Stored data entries
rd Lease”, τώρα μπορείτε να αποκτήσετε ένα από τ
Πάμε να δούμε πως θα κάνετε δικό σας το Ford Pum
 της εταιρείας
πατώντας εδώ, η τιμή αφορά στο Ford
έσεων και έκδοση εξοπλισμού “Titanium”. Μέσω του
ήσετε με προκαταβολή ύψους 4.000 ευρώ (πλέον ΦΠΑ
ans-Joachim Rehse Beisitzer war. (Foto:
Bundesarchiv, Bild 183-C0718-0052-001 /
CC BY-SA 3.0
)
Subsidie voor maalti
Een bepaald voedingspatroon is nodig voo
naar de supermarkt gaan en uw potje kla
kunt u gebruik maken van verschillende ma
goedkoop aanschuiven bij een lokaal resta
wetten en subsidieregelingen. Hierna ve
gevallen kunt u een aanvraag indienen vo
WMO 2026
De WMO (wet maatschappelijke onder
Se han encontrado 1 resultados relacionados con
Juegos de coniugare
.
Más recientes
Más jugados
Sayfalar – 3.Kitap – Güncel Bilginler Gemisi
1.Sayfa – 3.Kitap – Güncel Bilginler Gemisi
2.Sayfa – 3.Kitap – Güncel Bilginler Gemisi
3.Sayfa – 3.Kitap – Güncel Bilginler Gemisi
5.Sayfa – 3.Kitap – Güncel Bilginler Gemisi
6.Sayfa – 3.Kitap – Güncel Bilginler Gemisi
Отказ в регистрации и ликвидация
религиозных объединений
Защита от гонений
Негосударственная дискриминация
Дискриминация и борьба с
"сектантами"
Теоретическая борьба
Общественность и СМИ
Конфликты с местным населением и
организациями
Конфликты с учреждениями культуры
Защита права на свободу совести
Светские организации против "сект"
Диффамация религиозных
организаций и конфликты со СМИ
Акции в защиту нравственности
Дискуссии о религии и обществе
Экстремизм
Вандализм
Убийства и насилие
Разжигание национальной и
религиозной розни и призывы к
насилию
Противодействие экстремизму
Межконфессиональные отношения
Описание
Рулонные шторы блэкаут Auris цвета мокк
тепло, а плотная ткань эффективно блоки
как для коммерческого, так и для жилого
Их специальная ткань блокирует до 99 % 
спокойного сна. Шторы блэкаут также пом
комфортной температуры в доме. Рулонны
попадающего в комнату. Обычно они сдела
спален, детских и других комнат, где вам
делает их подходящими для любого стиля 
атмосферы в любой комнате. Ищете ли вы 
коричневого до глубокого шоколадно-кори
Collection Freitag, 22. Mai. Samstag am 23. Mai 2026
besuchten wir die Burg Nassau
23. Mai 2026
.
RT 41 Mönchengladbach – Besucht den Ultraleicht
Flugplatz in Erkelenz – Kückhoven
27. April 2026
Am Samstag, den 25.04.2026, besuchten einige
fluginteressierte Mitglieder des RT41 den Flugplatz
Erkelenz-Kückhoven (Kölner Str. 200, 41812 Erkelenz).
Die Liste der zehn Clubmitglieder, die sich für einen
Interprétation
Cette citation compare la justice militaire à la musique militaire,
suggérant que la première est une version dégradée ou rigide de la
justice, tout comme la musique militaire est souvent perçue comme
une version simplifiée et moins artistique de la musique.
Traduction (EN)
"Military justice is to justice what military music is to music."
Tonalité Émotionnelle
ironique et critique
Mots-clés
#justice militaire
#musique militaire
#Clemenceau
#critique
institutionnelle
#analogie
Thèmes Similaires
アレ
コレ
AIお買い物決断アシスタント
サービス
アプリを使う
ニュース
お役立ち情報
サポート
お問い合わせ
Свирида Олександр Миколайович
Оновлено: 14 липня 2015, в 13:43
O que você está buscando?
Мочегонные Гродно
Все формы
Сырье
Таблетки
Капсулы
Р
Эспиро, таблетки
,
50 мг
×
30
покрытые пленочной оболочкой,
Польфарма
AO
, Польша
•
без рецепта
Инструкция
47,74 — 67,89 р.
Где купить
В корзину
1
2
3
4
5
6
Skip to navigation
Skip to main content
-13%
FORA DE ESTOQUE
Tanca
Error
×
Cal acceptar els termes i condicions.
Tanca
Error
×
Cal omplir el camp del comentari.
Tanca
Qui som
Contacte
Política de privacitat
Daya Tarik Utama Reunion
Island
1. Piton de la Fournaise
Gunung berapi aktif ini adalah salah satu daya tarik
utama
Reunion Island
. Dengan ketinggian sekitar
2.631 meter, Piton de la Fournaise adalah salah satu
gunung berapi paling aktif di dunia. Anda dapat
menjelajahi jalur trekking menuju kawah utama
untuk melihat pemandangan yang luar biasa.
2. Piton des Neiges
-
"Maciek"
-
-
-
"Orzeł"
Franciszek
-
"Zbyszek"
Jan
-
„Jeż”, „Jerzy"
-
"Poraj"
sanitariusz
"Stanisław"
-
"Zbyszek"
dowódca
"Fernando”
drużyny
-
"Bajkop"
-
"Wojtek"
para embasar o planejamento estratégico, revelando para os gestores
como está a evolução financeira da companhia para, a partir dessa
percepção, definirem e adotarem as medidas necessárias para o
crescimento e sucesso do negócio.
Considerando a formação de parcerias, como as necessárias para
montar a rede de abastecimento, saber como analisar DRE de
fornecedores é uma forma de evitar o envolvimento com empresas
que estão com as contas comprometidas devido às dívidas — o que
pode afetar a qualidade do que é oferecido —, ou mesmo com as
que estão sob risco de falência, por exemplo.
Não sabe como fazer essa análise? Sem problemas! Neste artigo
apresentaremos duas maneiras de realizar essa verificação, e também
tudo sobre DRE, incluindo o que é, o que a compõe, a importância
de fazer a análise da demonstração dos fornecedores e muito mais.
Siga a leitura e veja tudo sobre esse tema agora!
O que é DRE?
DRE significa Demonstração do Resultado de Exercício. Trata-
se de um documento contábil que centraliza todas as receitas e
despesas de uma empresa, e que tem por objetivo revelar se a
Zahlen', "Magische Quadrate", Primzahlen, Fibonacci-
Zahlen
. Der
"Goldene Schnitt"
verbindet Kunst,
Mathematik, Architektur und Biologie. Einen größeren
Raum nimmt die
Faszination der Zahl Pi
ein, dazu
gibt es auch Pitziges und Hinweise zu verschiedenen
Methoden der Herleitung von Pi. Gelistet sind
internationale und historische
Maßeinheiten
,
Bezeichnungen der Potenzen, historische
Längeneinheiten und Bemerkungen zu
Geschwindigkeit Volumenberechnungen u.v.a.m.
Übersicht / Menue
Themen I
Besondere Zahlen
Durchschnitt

WHAT YOU ARE ASKED TO DO
Print the lines exactly as they appear in the entries, starting with the first line and going on through the line that contains "kunt u gebruik maken van verschillende ma", with both of those lines included.

EXERCISE RESULT
rd Lease”, τώρα μπορείτε να αποκτήσετε ένα από τ
Πάμε να δούμε πως θα κάνετε δικό σας το Ford Pum
 της εταιρείας
πατώντας εδώ, η τιμή αφορά στο Ford
έσεων και έκδοση εξοπλισμού “Titanium”. Μέσω του
ήσετε με προκαταβολή ύψους 4.000 ευρώ (πλέον ΦΠΑ
ans-Joachim Rehse Beisitzer war. (Foto:
Bundesarchiv, Bild 183-C0718-0052-001 /
CC BY-SA 3.0
)
Subsidie voor maalti
Een bepaald voedingspatroon is nodig voo
naar de supermarkt gaan en uw potje kla
kunt u gebruik maken van verschillende ma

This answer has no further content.